• _Assignment 1_
In the Madoff commentary, how large was the loan program that the Jewish Funders Network organized for nonprofits hurt by Madoff?

• _Document text_
================================

Now that Bernard Madoff has been sent to jail for the rest of his life, and then some, it is tempting to put his sordid story behind us, to leave the follow-up for the business pages and those tracking who else will be caught in his web of deceit. Tempting, but unwise, because this scandal was not just about him. It was about us.

It was about individual victims — some of them now destitute, all of them heartbroken — who are understandably seeking further redress from the courts beyond the satisfaction of Madoff’s whopping prison term. But while their pain and empty pockets are real, the uncomfortable lesson is that really bad scams happen to good people. As the New York Times’ Joe Nocera noted recently, the victims “were robbed, pure and simple, and the government is not in the business of reimbursing for robberies.”

The scandal was also about the Jewish communal world, not only because so many of the individual and institutional victims were Jewish, but because of the way Madoff used his tribal connections to further his scheme. Those connections have also helped heal — the Jewish Funders Network, for example, organized a $5 million loan program for worthy nonprofits hurt by Madoff, but it was meant to be only a short-term fix. The longer-term challenge is for those nonprofits to strengthen their policies on investment, conflicts of interest and employment practices, and then follow those policies assiduously. Donors and board members need to hold leadership accountable.

Remember: Plenty of Jewish organizations declined to invest with Madoff, because doing so would have violated their policies. They were not blinded by the shiny lure of lucrative returns. We all need to keep our eyes open now.

================================

• _Source material_

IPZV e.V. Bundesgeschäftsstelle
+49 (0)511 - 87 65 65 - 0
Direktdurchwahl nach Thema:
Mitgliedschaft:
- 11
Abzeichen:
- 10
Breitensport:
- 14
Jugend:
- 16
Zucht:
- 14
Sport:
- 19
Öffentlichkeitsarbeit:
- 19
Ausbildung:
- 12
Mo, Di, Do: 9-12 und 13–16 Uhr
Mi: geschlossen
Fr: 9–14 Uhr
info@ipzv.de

================================

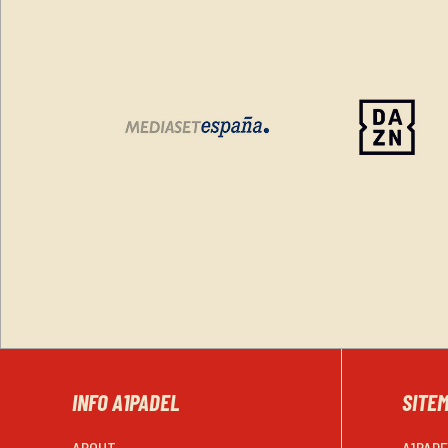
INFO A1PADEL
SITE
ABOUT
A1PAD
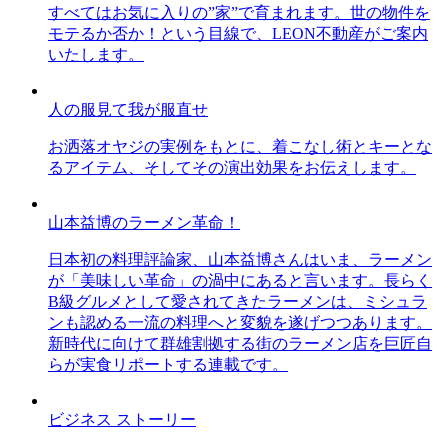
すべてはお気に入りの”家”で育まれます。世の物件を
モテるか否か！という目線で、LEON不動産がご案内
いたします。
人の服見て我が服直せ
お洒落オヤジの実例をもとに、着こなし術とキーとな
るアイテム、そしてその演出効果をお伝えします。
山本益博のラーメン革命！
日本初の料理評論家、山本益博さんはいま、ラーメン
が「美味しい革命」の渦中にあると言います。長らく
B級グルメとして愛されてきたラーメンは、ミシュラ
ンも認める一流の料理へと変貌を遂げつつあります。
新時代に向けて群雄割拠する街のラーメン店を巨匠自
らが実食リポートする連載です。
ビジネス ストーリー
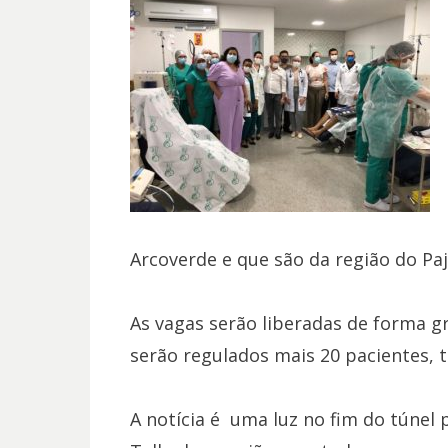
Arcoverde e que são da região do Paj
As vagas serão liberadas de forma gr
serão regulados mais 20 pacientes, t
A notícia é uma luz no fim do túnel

================================

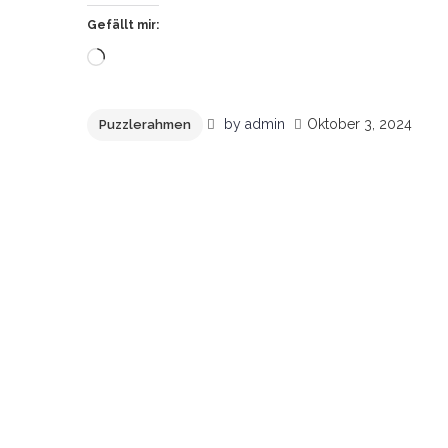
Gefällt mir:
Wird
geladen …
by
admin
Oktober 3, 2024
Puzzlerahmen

================================

• _Assignment 2_
Rewrite the part of the records that opens with the line containing "IPZV e.V. Bundesgeschäftsstelle" and closes with the line containing "info@ipzv.de", changing "geschlossen" to "closed" and leaving everything else the same.

• _Task result 1_
$5 million

• _Task result 2_
IPZV e.V. Bundesgeschäftsstelle
+49 (0)511 - 87 65 65 - 0
Direktdurchwahl nach Thema:
Mitgliedschaft:
- 11
Abzeichen:
- 10
Breitensport:
- 14
Jugend:
- 16
Zucht:
- 14
Sport:
- 19
Öffentlichkeitsarbeit:
- 19
Ausbildung:
- 12
Mo, Di, Do: 9-12 und 13–16 Uhr
Mi: closed
Fr: 9–14 Uhr
info@ipzv.de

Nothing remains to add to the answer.